Friday, June 29, 2007

Deroy Murdock: "'SKiPO': Michael Moore's 'SiCKO' Skips Over Facts on Road to Government Medicine

'SKiPO': Michael Moore's 'SiCKO' Skips Over Facts on Road to Government Medicine, by Deroy Murdock. HumanEvents.com :

While promoting this prescription, Moore overlooks many facts that would balance his otherwise well-crafted film. For now, its leftward tilt makes the Leaning Tower of Pisa look like the Washington Monument.

  • Milton Friedman observed, “There is no such thing as a free lunch.” Sadly, there’s no such thing as free healthcare, either.

    Britons, Canadians, and Frenchmen purchase their “free” coverage through their taxes. In America, 44.7 percent of health expenditures came from tax-funded government spending in 2004, the OECD reports. In Canada, that figure was 69.8 percent; while in France it was 78.4. Fully 86.3 percent of British health spending was taxpayer-funded.

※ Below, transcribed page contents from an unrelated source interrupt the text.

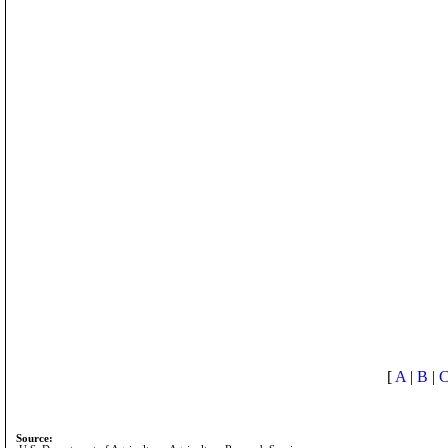
[
A
|
B
|
Source:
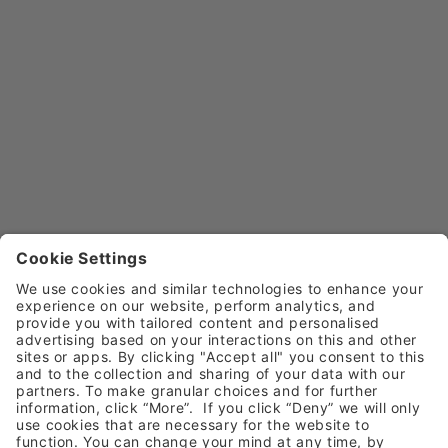
Email
sales@henryschein.co.uk
Customer Service
Call
0800 028 1533
Email
customerservice@henryschein.co.uk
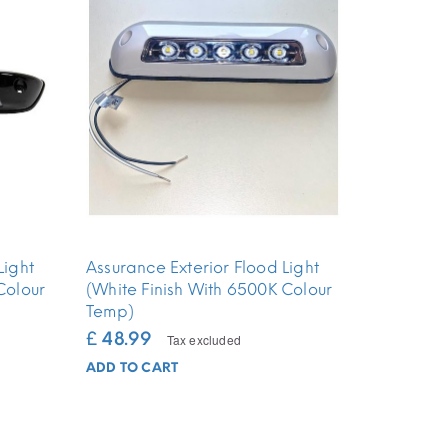
Light
Assurance Exterior Flood Light
Colour
(White Finish With 6500K Colour
Temp)
£ 48.99
Tax excluded
ADD TO CART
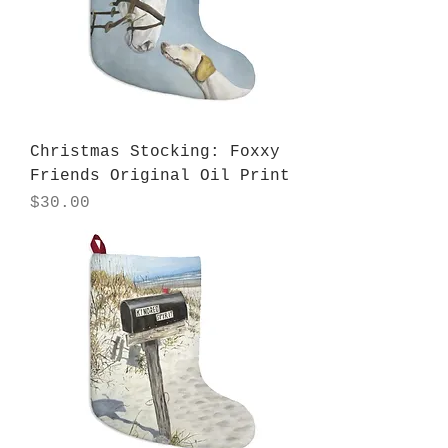
Christmas Stocking: Foxxy
Friends Original Oil Print
Price
$30.00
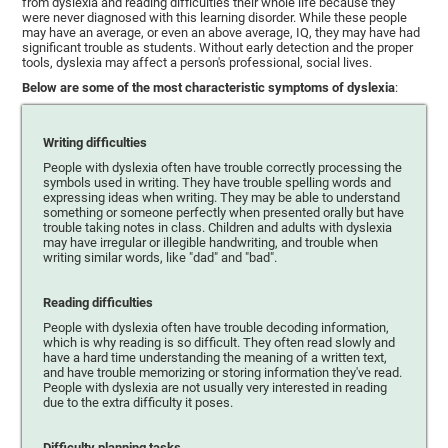
from dyslexia and reading difficulties their whole life because they
were never diagnosed with this learning disorder. While these people
may have an average, or even an above average, IQ, they may have had
significant trouble as students. Without early detection and the proper
tools, dyslexia may affect a person's professional, social lives.
Below are some of the most characteristic symptoms of dyslexia
:
Writing difficulties
People with dyslexia often have trouble correctly processing the
symbols used in writing. They have trouble spelling words and
expressing ideas when writing. They may be able to understand
something or someone perfectly when presented orally but have
trouble taking notes in class. Children and adults with dyslexia
may have irregular or illegible handwriting, and trouble when
writing similar words, like "dad" and "bad".
Reading difficulties
People with dyslexia often have trouble decoding information,
which is why reading is so difficult. They often read slowly and
have a hard time understanding the meaning of a written text,
and have trouble memorizing or storing information they've read.
People with dyslexia are not usually very interested in reading
due to the extra difficulty it poses.
Difficulty planning tasks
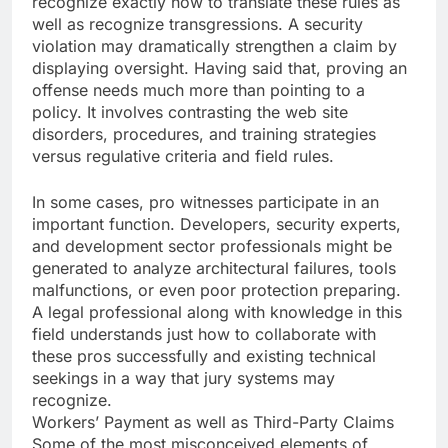
recognize exactly how to translate these rules as
well as recognize transgressions. A security
violation may dramatically strengthen a claim by
displaying oversight. Having said that, proving an
offense needs much more than pointing to a
policy. It involves contrasting the web site
disorders, procedures, and training strategies
versus regulative criteria and field rules.
In some cases, pro witnesses participate in an
important function. Developers, security experts,
and development sector professionals might be
generated to analyze architectural failures, tools
malfunctions, or even poor protection preparing.
A legal professional along with knowledge in this
field understands just how to collaborate with
these pros successfully and existing technical
seekings in a way that jury systems may
recognize.
Workers’ Payment as well as Third-Party Claims
Some of the most misconceived elements of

  • Moore claims 50 million Americans lack health insurance. In the Moving Picture Institute’s nine-minute film, “Uninsured in America,” Stuart Browning deconstructs the more common “45 million uninsured” soundbite and finds that 9 million of these people earn over $75,000 annually and can buy coverage but don’t. (freemarketcure.com) Some 18 million are healthy, 18-34-year-old “young invincibles” whose priorities exclude insurance. Another 14 million fail to enroll in Medicaid and other low-income health programs for which they are eligible. Even if these numbers somewhat overlap, Browning estimates that just 8 million Americans chronically lack coverage.
  • Moore shows Michiganders driving into Canada for “free” medical attention. What he leaves unseen are the Canadians who come to America for treatment. Canada, along with only Cuba and North Korea, forbids its citizens from privately paying doctors for treatment. In a kind of therapeutic Underground Railroad, Vancouver’s Timely Medical Alternatives, Inc. arranges for Canadians to be treated in American hospitals. Thus its clients can be operated on within seven days rather than six to 10 months under Canadian government medicine.